Nella fattispecie, tenuto conto delle caratteristiche oggettive dell'opera realizzata, è fuori discussione la configurazione di un'effettiva messa in pericolo del paesaggio, oggettivamente insita nella minaccia ad esso portata, valutabile e valutata come tale ex ante. Le opere medesime, già in astratto e prima della toro realizzazione, si prospettavano oggettivamente idonee a compromettere i valori paesistici e ciò in quanto esse intrinsecamente erano riconducibili a quell'attività di modificazione dell'assetto ambientate in relazione alla quale il regime autorizzatorio si pone come necessario ed ineludibile.

5. L'ordine di rimessione in pristino dello stato originario dei luoghi a spese del condannato, già previsto dalla L. n. 431 del 1985, art. 1 sexies, comma 2 (ed attualmente dal D.Lgs. n. 42 del 2004, art. 181), si pone come atto dovuto per il giudice, non suscettibile di valutazioni discrezionali e del tutto indipendente ed autonomo rispetto alle previsioni della disciplina urbanistica ed edilizia.

La Corte Costituzionale ha affermato che esso costituisce un obbligo a carico del giudice - imposto per la più incisiva tutela di un interesse primario della collettività per la salvaguardia del valore ambientale presidiato dalla norma che lo prevede - e si colloca su un piano diverso ed autonomo rispetto a quello dei poteri della Pubblica Amministrazione e delle valutazioni della stessa, configurandosi quale conseguenza necessaria sia dell'esigenza di recuperare l'integrità dell'interesse tutelato, sia del giudizio di disvalore che il legislatore ha dato all'attuazione di interventi modificativi del territorio in zone di particolare interesse ambientale (Corte Cost., sentenza 20.7.1994, n. 318).

6. La inammissibilità del ricorso non consente il formarsi di un valido rapporto di impugnazione, per cui non può tenersi conto:

- della domanda di condono edilizio successivamente presentata dal ricorrente;

- della prescrizione dei reati Venuta eventualmente a scadere in epoca successiva alla pronuncia della sentenza impugnata ed alla presentazione del gravame (vedi Cass., Sez. Unite, 21.12.2000, a 32, ric. De Luca).
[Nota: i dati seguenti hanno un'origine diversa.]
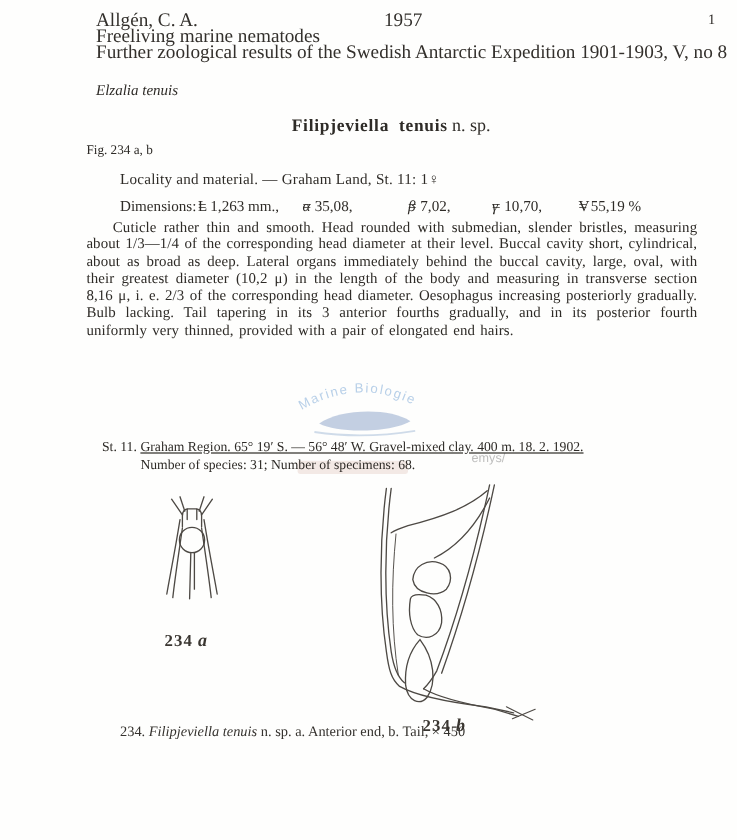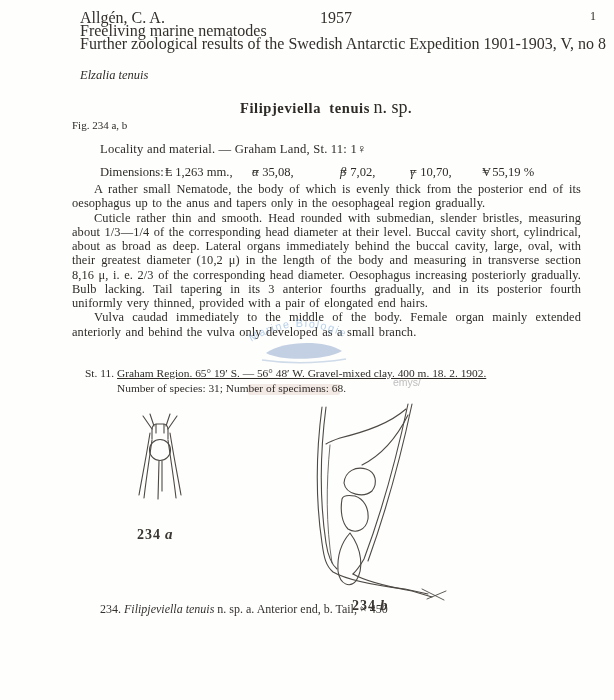--- a/index.html
+++ b/index.html
@@ -17,7 +17,7 @@
   .running{font-style:italic;font-size:12.5px;}
   .title-line{left:72px;top:97px;width:508px;text-align:center;font-size:14.5px;}
   .title-species{font-weight:bold;letter-spacing:.6px;word-spacing:4px;}
-  .title-suffix{font-size:18px;}
+  .title-suffix{font-size:15px;}
   .figref{left:72px;top:119px;width:508px;font-size:11px;}
   
   .locline{left:100px;top:142px;font-size:12.6px;letter-spacing:.2px;}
7. Tenuto conto della sentenza 13.6.2000, n. 186 della Corte Costituzionale e rilevato che non sussistono elementi per ritenere che "la parte abbia proposto il ricorso senza versare in colpa nella determinazione della causa di inammissibilità", alla declaratoria della stessa segue, a norma dell'art. 616 c.p.p., l'onere delle spese del procedimento nonchè quello del versamento di una somma, in favore della Cassa delle ammende, equitativamente fissata, in ragione dei motivi dedotti, nella misura di Euro 1000,00.

P.Q.M.

la Corte Suprema di Cassazione, visti gli artt. 607, 615 e 616 c.p.p., dichiara inammissibile il ricorso e condanna il ricorrente al pagamento delle spese processuali nonchè al versamento della somma di Euro mille/00 in favore della Cassa delle ammende.
Così deciso in Roma, il 8 giugno 2007.